Google has officially confirmed they have begun rolling out the intrusive mobile interstitial penalty yesterday. Google warned us that this was coming almost a half-a-year ago and it did start rolling out on January 10, 2017 – as Google promised.
Google’s John Mueller and Gary Illyes confirmed the penalty began rolling out yesterday.
This penalty only impacts intrusive interstitials that happen directly after going from a Google mobile search result, to a specific page.

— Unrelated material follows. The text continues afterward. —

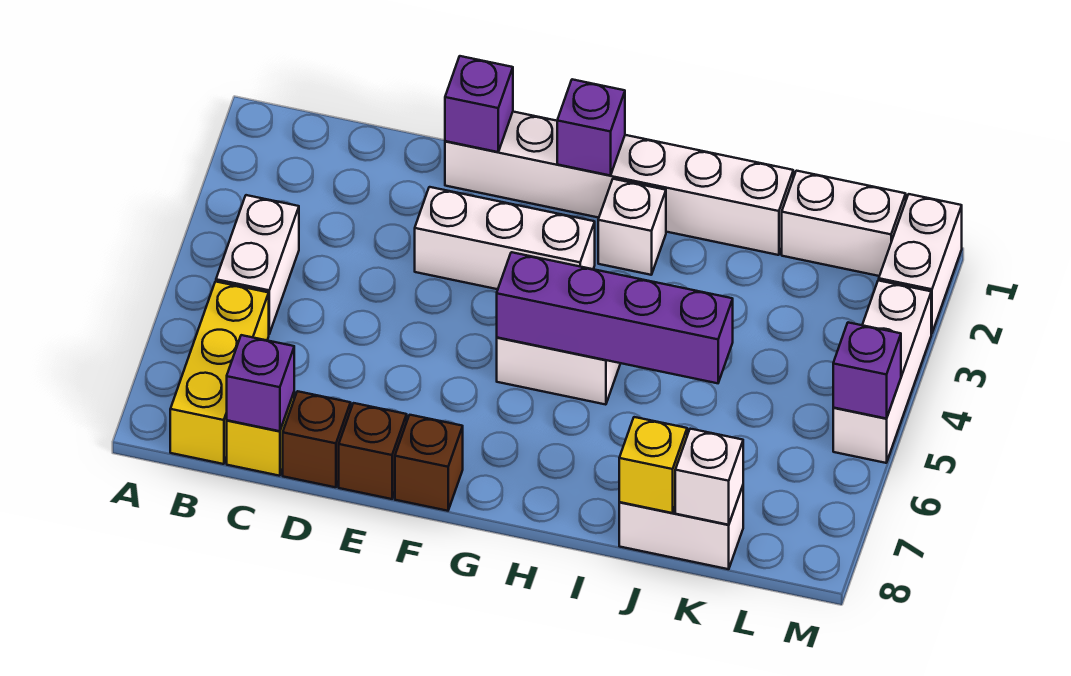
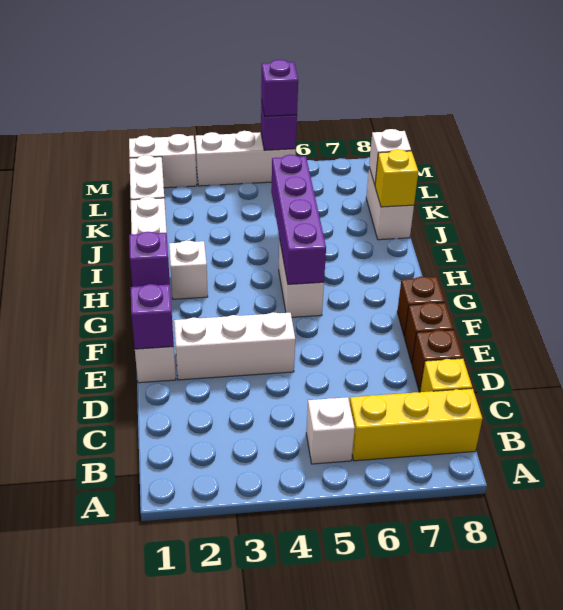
white 1x2 brick [216,195,299,334] -> white 1x1 brick [306,397,355,464]
purple 1x1 brick [227,335,294,431] -> purple 1x1 brick moved to [261,60,298,116]
white 1x3 brick [415,187,595,289] -> white 1x3 brick turned to [174,312,295,380]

It does not impact or penalize pages after that, so if you have a intrusive interstitial that comes up later in the click path on your web site, this won’t impact it – it only looks for the intrusive interstitial after the click from the Google search results page.

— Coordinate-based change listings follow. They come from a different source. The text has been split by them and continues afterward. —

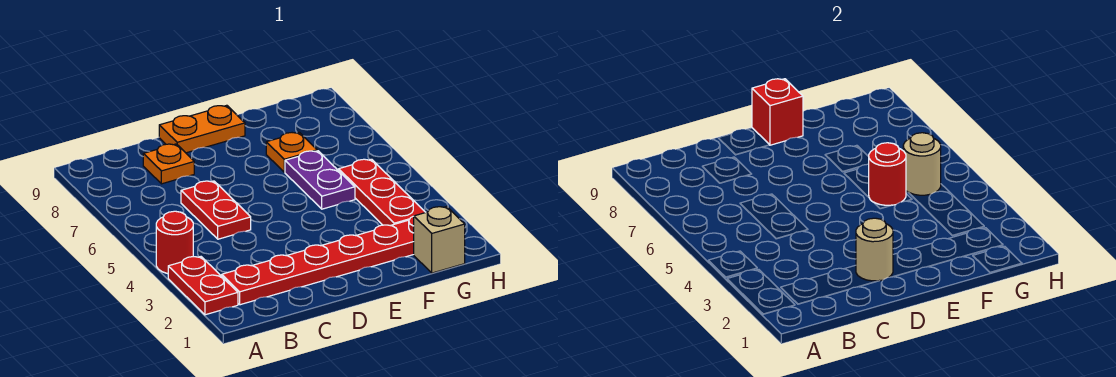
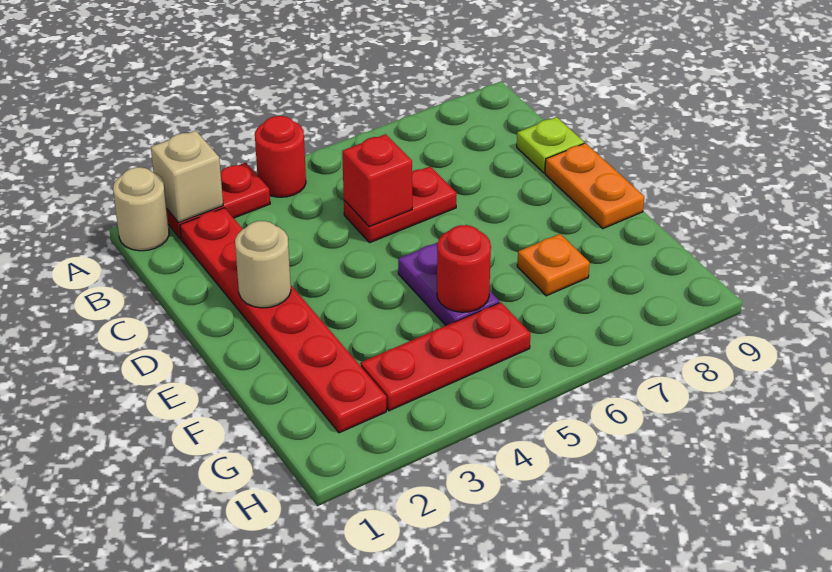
orange 1x1 plate [143,144,194,184] -> none
none -> lime 1x1 plate [517,117,584,173]
red 1x1 brick [752,79,803,145] -> red 1x1 brick moved to [342,134,412,227]
purple 1x2 plate [285,151,355,209] -> purple 1x2 plate turned to [398,243,499,326]
tan 1x1 brick [414,207,465,273] -> tan 1x1 brick moved to [151,130,223,223]
tan 1x1 round brick [903,133,941,195] -> tan 1x1 round brick moved to [113,167,169,251]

Google said this targets “pages where content is not easily accessible to a user on the transition from the mobile search results may not rank as highly.”
Google explained which types of interstitials are going to be problematic, including:
- Showing a popup that covers the main content, either immediately after the user navigates to a page from the search results, or while they are looking through the page.
- Displaying a standalone interstitial that the user has to dismiss before accessing the main content.
- Using a layout where the above-the-fold portion of the page appears similar to a standalone interstitial, but the original content has been inlined underneath the fold.
Here is a diagram from Google to convey the above points:
Google listed three types of interstitials that “would not be affected by the new signal” if “used responsibly.” Those types are:
- Interstitials that appear to be in response to a legal obligation, such as for cookie usage or for age verification.
- Login dialogs on sites where content is not publicly indexable. For example, this would include private content such as email or unindexable content that is behind a paywall.
- Banners that use a reasonable amount of screen space and are easily dismissible. For example, the app install banners provided by Safari and Chrome are examples of banners that use a reasonable amount of screen space.
Here is a diagram from Google to convey the above points:
We have yet to hear of webmasters complaining about being hit by this penalty but as things change, we will let you know.